More than 50 years ago, an attorney who watched in disgust while Sen. Joseph McCarthy unfairly smeared the reputation of a young man interrupted the senator to ask: "Have you no sense of decency, sir, at long last? Have you left no sense of decency?"
The public needs to direct these questions to Orange County Sheriff Mike Carona, who has said that he will not resign despite a federal indictment on felony corruption charges.
The allegations in the indictment are shocking. They chronicle the wholesale abuse of office -- for political and financial gain -- by Carona, his wife, his alleged mistress Debra V. Hoffman, former assistant sheriffs George Jaramillo and Donald Haidl and longtime friend Joseph Cavallo. Court documents show that Jaramillo and Haidl already have pleaded guilty in this case.
The indictment was no surprise to those who follow Orange County politics. Numerous allegations of misconduct against Carona have been publicized since his first term in office, which began in 1999. Rumors of a federal grand jury investigation have been circulating for more than a year. And Jaramillo and Cavallo were recently convicted in state court for their roles in other felonies relating to the operation of the Orange County Sheriff's Department. (Full disclosure: I was a prosecutor in those cases and in a rape case against Haidl's son, Gregory. Federal prosecutors have alleged that Carona unlawfully interfered with the prosecution of the rape case.)
Carona told reporters that he wants to remain at the helm of his department "because I love the job and I do a good job" and because "I have committed no criminal acts." Carona's love for the job and his opinion that he does it well are inconsequential. The public's confidence in the integrity of California's second-largest sheriff's department takes precedence over his job satisfaction. The Board of Supervisors could easily fill a vacancy from among numerous candidates who would also love the job and who have distinguished law enforcement careers untainted by corruption allegations.

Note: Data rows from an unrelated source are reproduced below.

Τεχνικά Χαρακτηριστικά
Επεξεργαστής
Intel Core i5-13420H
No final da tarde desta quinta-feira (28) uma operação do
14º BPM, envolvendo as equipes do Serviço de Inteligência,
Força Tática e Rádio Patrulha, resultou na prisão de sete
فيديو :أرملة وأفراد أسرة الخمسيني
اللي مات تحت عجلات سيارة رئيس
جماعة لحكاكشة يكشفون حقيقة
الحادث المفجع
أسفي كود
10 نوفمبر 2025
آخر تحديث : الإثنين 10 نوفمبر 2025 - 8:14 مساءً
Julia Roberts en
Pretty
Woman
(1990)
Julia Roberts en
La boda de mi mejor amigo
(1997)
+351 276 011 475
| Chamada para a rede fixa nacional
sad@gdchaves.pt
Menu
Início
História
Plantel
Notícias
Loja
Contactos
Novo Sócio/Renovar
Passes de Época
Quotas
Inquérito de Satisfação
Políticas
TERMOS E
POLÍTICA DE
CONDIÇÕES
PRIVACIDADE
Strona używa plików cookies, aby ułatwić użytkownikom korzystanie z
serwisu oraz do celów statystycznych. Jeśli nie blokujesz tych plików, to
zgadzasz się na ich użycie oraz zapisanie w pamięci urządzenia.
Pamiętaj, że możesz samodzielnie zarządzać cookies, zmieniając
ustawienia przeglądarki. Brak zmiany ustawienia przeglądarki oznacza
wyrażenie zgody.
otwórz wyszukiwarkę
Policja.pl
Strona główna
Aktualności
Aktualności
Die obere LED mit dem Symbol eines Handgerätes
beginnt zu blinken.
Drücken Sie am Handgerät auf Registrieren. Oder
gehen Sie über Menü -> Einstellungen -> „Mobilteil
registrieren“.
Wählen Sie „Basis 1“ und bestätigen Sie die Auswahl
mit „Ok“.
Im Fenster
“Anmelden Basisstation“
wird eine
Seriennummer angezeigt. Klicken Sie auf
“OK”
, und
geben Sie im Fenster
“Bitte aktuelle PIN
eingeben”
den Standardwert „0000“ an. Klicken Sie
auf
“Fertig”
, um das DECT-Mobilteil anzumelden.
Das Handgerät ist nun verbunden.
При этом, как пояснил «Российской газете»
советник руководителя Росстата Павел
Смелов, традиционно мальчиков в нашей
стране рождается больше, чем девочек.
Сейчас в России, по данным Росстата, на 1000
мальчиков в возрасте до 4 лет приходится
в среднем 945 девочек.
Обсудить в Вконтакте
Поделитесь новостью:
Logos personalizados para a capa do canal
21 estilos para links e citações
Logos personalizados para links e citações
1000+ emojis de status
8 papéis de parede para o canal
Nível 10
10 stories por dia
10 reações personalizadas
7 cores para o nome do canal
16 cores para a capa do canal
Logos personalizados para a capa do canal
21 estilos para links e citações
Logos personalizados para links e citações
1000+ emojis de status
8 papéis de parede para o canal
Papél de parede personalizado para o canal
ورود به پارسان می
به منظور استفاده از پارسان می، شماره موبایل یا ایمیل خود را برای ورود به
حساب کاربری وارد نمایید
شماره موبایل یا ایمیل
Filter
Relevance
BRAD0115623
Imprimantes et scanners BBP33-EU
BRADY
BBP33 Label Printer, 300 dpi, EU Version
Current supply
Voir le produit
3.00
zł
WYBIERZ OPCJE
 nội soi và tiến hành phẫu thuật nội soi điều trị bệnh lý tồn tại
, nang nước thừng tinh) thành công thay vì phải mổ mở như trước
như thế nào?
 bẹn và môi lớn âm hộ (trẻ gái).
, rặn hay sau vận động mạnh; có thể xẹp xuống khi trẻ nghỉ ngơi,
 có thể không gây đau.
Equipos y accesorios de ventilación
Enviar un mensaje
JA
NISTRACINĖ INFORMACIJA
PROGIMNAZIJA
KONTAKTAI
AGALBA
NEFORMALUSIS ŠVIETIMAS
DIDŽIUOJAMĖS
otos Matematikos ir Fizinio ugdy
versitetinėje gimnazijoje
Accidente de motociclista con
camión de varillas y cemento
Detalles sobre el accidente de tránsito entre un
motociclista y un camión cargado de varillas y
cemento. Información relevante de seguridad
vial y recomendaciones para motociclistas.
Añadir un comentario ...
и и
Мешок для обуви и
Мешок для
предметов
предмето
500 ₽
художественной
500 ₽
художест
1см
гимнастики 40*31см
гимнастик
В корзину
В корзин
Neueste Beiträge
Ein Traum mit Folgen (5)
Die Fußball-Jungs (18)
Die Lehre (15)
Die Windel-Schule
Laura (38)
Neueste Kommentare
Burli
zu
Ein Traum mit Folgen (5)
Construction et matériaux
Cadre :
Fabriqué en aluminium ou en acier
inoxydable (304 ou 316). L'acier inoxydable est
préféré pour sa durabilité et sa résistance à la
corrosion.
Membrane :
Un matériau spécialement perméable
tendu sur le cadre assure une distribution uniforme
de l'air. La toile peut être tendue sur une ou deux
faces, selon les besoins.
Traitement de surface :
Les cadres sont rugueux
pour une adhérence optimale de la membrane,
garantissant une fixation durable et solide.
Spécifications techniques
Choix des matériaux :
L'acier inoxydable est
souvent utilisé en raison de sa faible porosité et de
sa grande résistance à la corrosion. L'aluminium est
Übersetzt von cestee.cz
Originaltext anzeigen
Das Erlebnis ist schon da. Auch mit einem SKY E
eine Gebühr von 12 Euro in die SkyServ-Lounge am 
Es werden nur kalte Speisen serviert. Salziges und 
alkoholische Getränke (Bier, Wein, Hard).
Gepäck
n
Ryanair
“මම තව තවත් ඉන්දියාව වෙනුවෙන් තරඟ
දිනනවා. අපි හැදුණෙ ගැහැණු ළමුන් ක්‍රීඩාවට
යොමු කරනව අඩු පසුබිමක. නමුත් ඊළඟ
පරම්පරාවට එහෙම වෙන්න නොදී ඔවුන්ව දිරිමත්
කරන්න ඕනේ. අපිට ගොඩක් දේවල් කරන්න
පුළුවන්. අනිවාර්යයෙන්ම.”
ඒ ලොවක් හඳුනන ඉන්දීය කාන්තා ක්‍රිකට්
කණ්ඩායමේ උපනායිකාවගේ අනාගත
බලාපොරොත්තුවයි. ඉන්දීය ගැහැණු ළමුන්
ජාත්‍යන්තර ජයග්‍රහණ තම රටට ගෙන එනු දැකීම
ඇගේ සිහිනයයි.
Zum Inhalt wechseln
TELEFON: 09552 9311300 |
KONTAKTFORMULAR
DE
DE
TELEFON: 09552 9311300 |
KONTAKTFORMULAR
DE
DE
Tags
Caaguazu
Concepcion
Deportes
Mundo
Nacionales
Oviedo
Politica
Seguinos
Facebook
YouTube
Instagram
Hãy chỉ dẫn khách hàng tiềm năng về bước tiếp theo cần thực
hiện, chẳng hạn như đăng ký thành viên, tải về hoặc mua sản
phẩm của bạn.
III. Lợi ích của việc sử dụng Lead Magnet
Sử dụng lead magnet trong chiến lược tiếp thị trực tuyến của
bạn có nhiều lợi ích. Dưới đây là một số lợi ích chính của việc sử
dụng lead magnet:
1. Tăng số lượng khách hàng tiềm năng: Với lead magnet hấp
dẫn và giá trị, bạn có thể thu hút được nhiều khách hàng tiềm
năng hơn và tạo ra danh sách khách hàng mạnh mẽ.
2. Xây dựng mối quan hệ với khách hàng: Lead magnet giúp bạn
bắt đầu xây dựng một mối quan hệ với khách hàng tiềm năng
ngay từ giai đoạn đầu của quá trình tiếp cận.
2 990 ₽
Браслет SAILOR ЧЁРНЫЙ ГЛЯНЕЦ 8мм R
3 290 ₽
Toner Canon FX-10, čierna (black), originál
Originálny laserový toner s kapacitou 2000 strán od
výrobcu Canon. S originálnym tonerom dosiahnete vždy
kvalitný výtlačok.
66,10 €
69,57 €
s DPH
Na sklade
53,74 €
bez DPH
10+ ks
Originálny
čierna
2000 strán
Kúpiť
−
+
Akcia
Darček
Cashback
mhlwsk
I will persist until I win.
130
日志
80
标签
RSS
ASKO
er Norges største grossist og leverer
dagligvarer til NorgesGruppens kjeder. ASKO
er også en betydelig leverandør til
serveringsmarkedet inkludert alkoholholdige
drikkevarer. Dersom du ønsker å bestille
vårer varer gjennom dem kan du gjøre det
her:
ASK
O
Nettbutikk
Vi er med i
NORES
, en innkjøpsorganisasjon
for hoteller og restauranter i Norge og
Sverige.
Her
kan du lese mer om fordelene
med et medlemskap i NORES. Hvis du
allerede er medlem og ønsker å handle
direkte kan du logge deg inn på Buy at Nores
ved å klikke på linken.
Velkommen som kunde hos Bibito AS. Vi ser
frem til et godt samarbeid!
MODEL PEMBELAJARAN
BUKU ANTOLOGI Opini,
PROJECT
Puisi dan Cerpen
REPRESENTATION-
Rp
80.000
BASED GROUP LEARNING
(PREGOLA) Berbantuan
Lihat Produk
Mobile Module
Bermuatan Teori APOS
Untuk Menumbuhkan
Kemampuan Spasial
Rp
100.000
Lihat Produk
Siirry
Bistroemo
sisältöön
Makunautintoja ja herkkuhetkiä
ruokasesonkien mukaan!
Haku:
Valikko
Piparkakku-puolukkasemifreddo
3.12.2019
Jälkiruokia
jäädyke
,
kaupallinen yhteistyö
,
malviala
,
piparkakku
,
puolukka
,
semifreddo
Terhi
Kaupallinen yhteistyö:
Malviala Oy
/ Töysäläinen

And Carona's suggestion that he is entitled to hold office unless and until he is convicted also misses the mark. The sheriff is presumed innocent. But the Constitution does not prevent the public from demanding that their sheriff be a leader of unquestioned integrity, rather than a criminal defendant who faces up to 105 years in prison if convicted on all charges.
Within hours of the unsealing of the indictment, Carona's attorneys and advisors staged a media event. Members of the news media were individually invited into a room as he gave prepared statements. But he refused to answer any specific questions about the charges. This was not surprising, but it is also intolerable. Carona has a right to remain silent, but the public should not entrust him with an annual budget of almost half a billion dollars and the command of nearly 4,000 employees while he refuses to publicly and thoroughly answer the charges.
If any of Carona's employees were indicted for work-related felony misconduct, they would be suspended immediately -- or, at the very least, put on leave. Sadly, Carona feels no duty to hold himself to the same standard. It is therefore disappointing that during the 48 hours after Carona's indictment, only one member of the Board of Supervisors -- John Moorlach -- called for his resignation.
State law limits the supervisors' control over the operations of the sheriff's department, but the supervisors and other local officials should take a leadership role and demand that Carona resign. Unfortunately, it may take public pressure to lead him to the decision that a sense of decency alone should compel. But the citizens of Orange County, and the sworn officers who risk their lives to protect them, deserve a sheriff with the moral authority to lead.